• Task to carry out
Set down all of the data exactly. Pictures stay out of the copy.

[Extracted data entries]
_ _ _ _

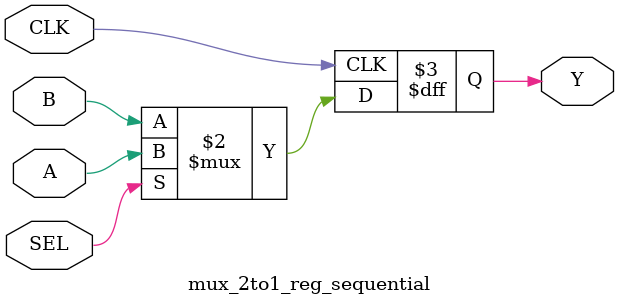
<source format=v>

module mux_2to1_reg_sequential
(
  input CLK,
  input A,
  input B,
  input SEL,
  output Y
);

  reg Y;

  always @(posedge CLK) begin
    Y <= (SEL)? A : B;
  end


endmodule

</source>
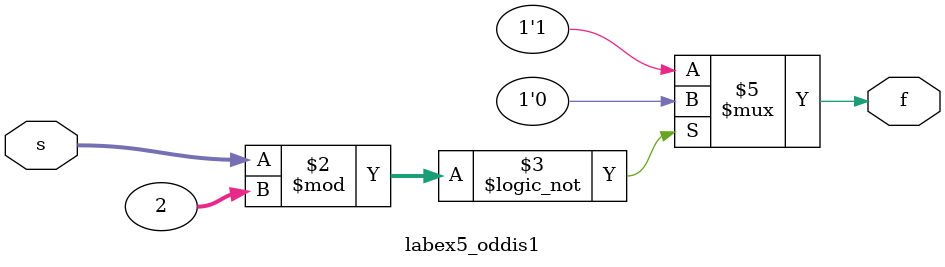
<source format=v>
module labex5_oddis1(s,f);
             input [3:0] s;
             output reg f;
             always @(s)
             begin
                      if(s %2 == 0)
                         f = 0;
                      else f = 1;
             end
endmodule 
</source>
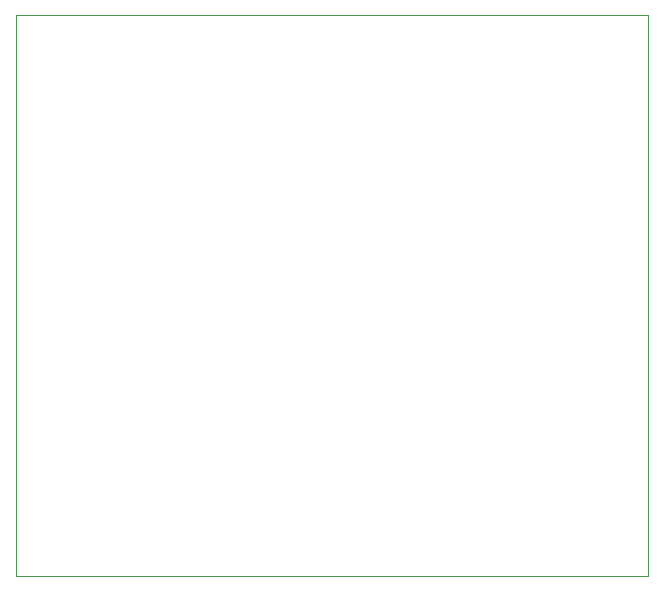
<source format=gm1>
%TF.GenerationSoftware,KiCad,Pcbnew,(5.1.10)-1*%
%TF.CreationDate,2021-11-22T17:18:02+01:00*%
%TF.ProjectId,termostat,7465726d-6f73-4746-9174-2e6b69636164,rev?*%
%TF.SameCoordinates,Original*%
%TF.FileFunction,Profile,NP*%
%FSLAX46Y46*%
G04 Gerber Fmt 4.6, Leading zero omitted, Abs format (unit mm)*
G04 Created by KiCad (PCBNEW (5.1.10)-1) date 2021-11-22 17:18:02*
%MOMM*%
%LPD*%
G01*
G04 APERTURE LIST*
%TA.AperFunction,Profile*%
%ADD10C,0.050000*%
%TD*%
G04 APERTURE END LIST*
D10*
X121000000Y-120000000D02*
X121000000Y-72500000D01*
X174500000Y-120000000D02*
X121000000Y-120000000D01*
X174500000Y-72500000D02*
X174500000Y-120000000D01*
X121000000Y-72500000D02*
X174500000Y-72500000D01*
M02*

</source>
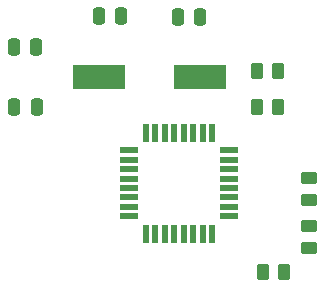
<source format=gbr>
%TF.GenerationSoftware,KiCad,Pcbnew,8.0.6*%
%TF.CreationDate,2024-11-05T10:52:09-07:00*%
%TF.ProjectId,ProjectPCB,50726f6a-6563-4745-9043-422e6b696361,rev?*%
%TF.SameCoordinates,Original*%
%TF.FileFunction,Paste,Top*%
%TF.FilePolarity,Positive*%
%FSLAX46Y46*%
G04 Gerber Fmt 4.6, Leading zero omitted, Abs format (unit mm)*
G04 Created by KiCad (PCBNEW 8.0.6) date 2024-11-05 10:52:09*
%MOMM*%
%LPD*%
G01*
G04 APERTURE LIST*
G04 Aperture macros list*
%AMRoundRect*
0 Rectangle with rounded corners*
0 $1 Rounding radius*
0 $2 $3 $4 $5 $6 $7 $8 $9 X,Y pos of 4 corners*
0 Add a 4 corners polygon primitive as box body*
4,1,4,$2,$3,$4,$5,$6,$7,$8,$9,$2,$3,0*
0 Add four circle primitives for the rounded corners*
1,1,$1+$1,$2,$3*
1,1,$1+$1,$4,$5*
1,1,$1+$1,$6,$7*
1,1,$1+$1,$8,$9*
0 Add four rect primitives between the rounded corners*
20,1,$1+$1,$2,$3,$4,$5,0*
20,1,$1+$1,$4,$5,$6,$7,0*
20,1,$1+$1,$6,$7,$8,$9,0*
20,1,$1+$1,$8,$9,$2,$3,0*%
G04 Aperture macros list end*
%ADD10RoundRect,0.250000X0.262500X0.450000X-0.262500X0.450000X-0.262500X-0.450000X0.262500X-0.450000X0*%
%ADD11R,4.500000X2.000000*%
%ADD12RoundRect,0.250000X-0.250000X-0.475000X0.250000X-0.475000X0.250000X0.475000X-0.250000X0.475000X0*%
%ADD13RoundRect,0.250000X0.250000X0.475000X-0.250000X0.475000X-0.250000X-0.475000X0.250000X-0.475000X0*%
%ADD14R,0.550000X1.600000*%
%ADD15R,1.600000X0.550000*%
%ADD16RoundRect,0.250000X-0.450000X0.262500X-0.450000X-0.262500X0.450000X-0.262500X0.450000X0.262500X0*%
%ADD17RoundRect,0.250000X0.450000X-0.262500X0.450000X0.262500X-0.450000X0.262500X-0.450000X-0.262500X0*%
G04 APERTURE END LIST*
D10*
%TO.C,R4*%
X150912500Y-92500000D03*
X149087500Y-92500000D03*
%TD*%
D11*
%TO.C,Y1*%
X144250000Y-93000000D03*
X135750000Y-93000000D03*
%TD*%
D12*
%TO.C,C2*%
X135700000Y-87800000D03*
X137600000Y-87800000D03*
%TD*%
D10*
%TO.C,R5*%
X150912500Y-95500000D03*
X149087500Y-95500000D03*
%TD*%
D12*
%TO.C,C4*%
X130400000Y-90500000D03*
X128500000Y-90500000D03*
%TD*%
D13*
%TO.C,C1*%
X144300000Y-87900000D03*
X142400000Y-87900000D03*
%TD*%
D10*
%TO.C,R1*%
X151412500Y-109500000D03*
X149587500Y-109500000D03*
%TD*%
D14*
%TO.C,U1*%
X145300000Y-97750000D03*
X144500000Y-97750000D03*
X143700000Y-97750000D03*
X142900000Y-97750000D03*
X142100000Y-97750000D03*
X141300000Y-97750000D03*
X140500000Y-97750000D03*
X139700000Y-97750000D03*
D15*
X138250000Y-99200000D03*
X138250000Y-100000000D03*
X138250000Y-100800000D03*
X138250000Y-101600000D03*
X138250000Y-102400000D03*
X138250000Y-103200000D03*
X138250000Y-104000000D03*
X138250000Y-104800000D03*
D14*
X139700000Y-106250000D03*
X140500000Y-106250000D03*
X141300000Y-106250000D03*
X142100000Y-106250000D03*
X142900000Y-106250000D03*
X143700000Y-106250000D03*
X144500000Y-106250000D03*
X145300000Y-106250000D03*
D15*
X146750000Y-104800000D03*
X146750000Y-104000000D03*
X146750000Y-103200000D03*
X146750000Y-102400000D03*
X146750000Y-101600000D03*
X146750000Y-100800000D03*
X146750000Y-100000000D03*
X146750000Y-99200000D03*
%TD*%
D16*
%TO.C,R3*%
X153500000Y-105627500D03*
X153500000Y-107452500D03*
%TD*%
D17*
%TO.C,R2*%
X153500000Y-103412500D03*
X153500000Y-101587500D03*
%TD*%
D12*
%TO.C,C3*%
X130450000Y-95500000D03*
X128550000Y-95500000D03*
%TD*%
M02*

</source>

_ _ _ _

• Task response
<source format=v>

module mux_2to1_reg_sequential
(
  input CLK,
  input A,
  input B,
  input SEL,
  output Y
);

  reg Y;

  always @(posedge CLK) begin
    Y <= (SEL)? A : B;
  end


endmodule

</source>
<source format=v>
module labex5_oddis1(s,f);
             input [3:0] s;
             output reg f;
             always @(s)
             begin
                      if(s %2 == 0)
                         f = 0;
                      else f = 1;
             end
endmodule 
</source>
<source format=gm1>
%TF.GenerationSoftware,KiCad,Pcbnew,(5.1.10)-1*%
%TF.CreationDate,2021-11-22T17:18:02+01:00*%
%TF.ProjectId,termostat,7465726d-6f73-4746-9174-2e6b69636164,rev?*%
%TF.SameCoordinates,Original*%
%TF.FileFunction,Profile,NP*%
%FSLAX46Y46*%
G04 Gerber Fmt 4.6, Leading zero omitted, Abs format (unit mm)*
G04 Created by KiCad (PCBNEW (5.1.10)-1) date 2021-11-22 17:18:02*
%MOMM*%
%LPD*%
G01*
G04 APERTURE LIST*
%TA.AperFunction,Profile*%
%ADD10C,0.050000*%
%TD*%
G04 APERTURE END LIST*
D10*
X121000000Y-120000000D02*
X121000000Y-72500000D01*
X174500000Y-120000000D02*
X121000000Y-120000000D01*
X174500000Y-72500000D02*
X174500000Y-120000000D01*
X121000000Y-72500000D02*
X174500000Y-72500000D01*
M02*

</source>
<source format=gbr>
%TF.GenerationSoftware,KiCad,Pcbnew,8.0.6*%
%TF.CreationDate,2024-11-05T10:52:09-07:00*%
%TF.ProjectId,ProjectPCB,50726f6a-6563-4745-9043-422e6b696361,rev?*%
%TF.SameCoordinates,Original*%
%TF.FileFunction,Paste,Top*%
%TF.FilePolarity,Positive*%
%FSLAX46Y46*%
G04 Gerber Fmt 4.6, Leading zero omitted, Abs format (unit mm)*
G04 Created by KiCad (PCBNEW 8.0.6) date 2024-11-05 10:52:09*
%MOMM*%
%LPD*%
G01*
G04 APERTURE LIST*
G04 Aperture macros list*
%AMRoundRect*
0 Rectangle with rounded corners*
0 $1 Rounding radius*
0 $2 $3 $4 $5 $6 $7 $8 $9 X,Y pos of 4 corners*
0 Add a 4 corners polygon primitive as box body*
4,1,4,$2,$3,$4,$5,$6,$7,$8,$9,$2,$3,0*
0 Add four circle primitives for the rounded corners*
1,1,$1+$1,$2,$3*
1,1,$1+$1,$4,$5*
1,1,$1+$1,$6,$7*
1,1,$1+$1,$8,$9*
0 Add four rect primitives between the rounded corners*
20,1,$1+$1,$2,$3,$4,$5,0*
20,1,$1+$1,$4,$5,$6,$7,0*
20,1,$1+$1,$6,$7,$8,$9,0*
20,1,$1+$1,$8,$9,$2,$3,0*%
G04 Aperture macros list end*
%ADD10RoundRect,0.250000X0.262500X0.450000X-0.262500X0.450000X-0.262500X-0.450000X0.262500X-0.450000X0*%
%ADD11R,4.500000X2.000000*%
%ADD12RoundRect,0.250000X-0.250000X-0.475000X0.250000X-0.475000X0.250000X0.475000X-0.250000X0.475000X0*%
%ADD13RoundRect,0.250000X0.250000X0.475000X-0.250000X0.475000X-0.250000X-0.475000X0.250000X-0.475000X0*%
%ADD14R,0.550000X1.600000*%
%ADD15R,1.600000X0.550000*%
%ADD16RoundRect,0.250000X-0.450000X0.262500X-0.450000X-0.262500X0.450000X-0.262500X0.450000X0.262500X0*%
%ADD17RoundRect,0.250000X0.450000X-0.262500X0.450000X0.262500X-0.450000X0.262500X-0.450000X-0.262500X0*%
G04 APERTURE END LIST*
D10*
%TO.C,R4*%
X150912500Y-92500000D03*
X149087500Y-92500000D03*
%TD*%
D11*
%TO.C,Y1*%
X144250000Y-93000000D03*
X135750000Y-93000000D03*
%TD*%
D12*
%TO.C,C2*%
X135700000Y-87800000D03*
X137600000Y-87800000D03*
%TD*%
D10*
%TO.C,R5*%
X150912500Y-95500000D03*
X149087500Y-95500000D03*
%TD*%
D12*
%TO.C,C4*%
X130400000Y-90500000D03*
X128500000Y-90500000D03*
%TD*%
D13*
%TO.C,C1*%
X144300000Y-87900000D03*
X142400000Y-87900000D03*
%TD*%
D10*
%TO.C,R1*%
X151412500Y-109500000D03*
X149587500Y-109500000D03*
%TD*%
D14*
%TO.C,U1*%
X145300000Y-97750000D03*
X144500000Y-97750000D03*
X143700000Y-97750000D03*
X142900000Y-97750000D03*
X142100000Y-97750000D03*
X141300000Y-97750000D03*
X140500000Y-97750000D03*
X139700000Y-97750000D03*
D15*
X138250000Y-99200000D03*
X138250000Y-100000000D03*
X138250000Y-100800000D03*
X138250000Y-101600000D03*
X138250000Y-102400000D03*
X138250000Y-103200000D03*
X138250000Y-104000000D03*
X138250000Y-104800000D03*
D14*
X139700000Y-106250000D03*
X140500000Y-106250000D03*
X141300000Y-106250000D03*
X142100000Y-106250000D03*
X142900000Y-106250000D03*
X143700000Y-106250000D03*
X144500000Y-106250000D03*
X145300000Y-106250000D03*
D15*
X146750000Y-104800000D03*
X146750000Y-104000000D03*
X146750000Y-103200000D03*
X146750000Y-102400000D03*
X146750000Y-101600000D03*
X146750000Y-100800000D03*
X146750000Y-100000000D03*
X146750000Y-99200000D03*
%TD*%
D16*
%TO.C,R3*%
X153500000Y-105627500D03*
X153500000Y-107452500D03*
%TD*%
D17*
%TO.C,R2*%
X153500000Y-103412500D03*
X153500000Y-101587500D03*
%TD*%
D12*
%TO.C,C3*%
X130450000Y-95500000D03*
X128550000Y-95500000D03*
%TD*%
M02*

</source>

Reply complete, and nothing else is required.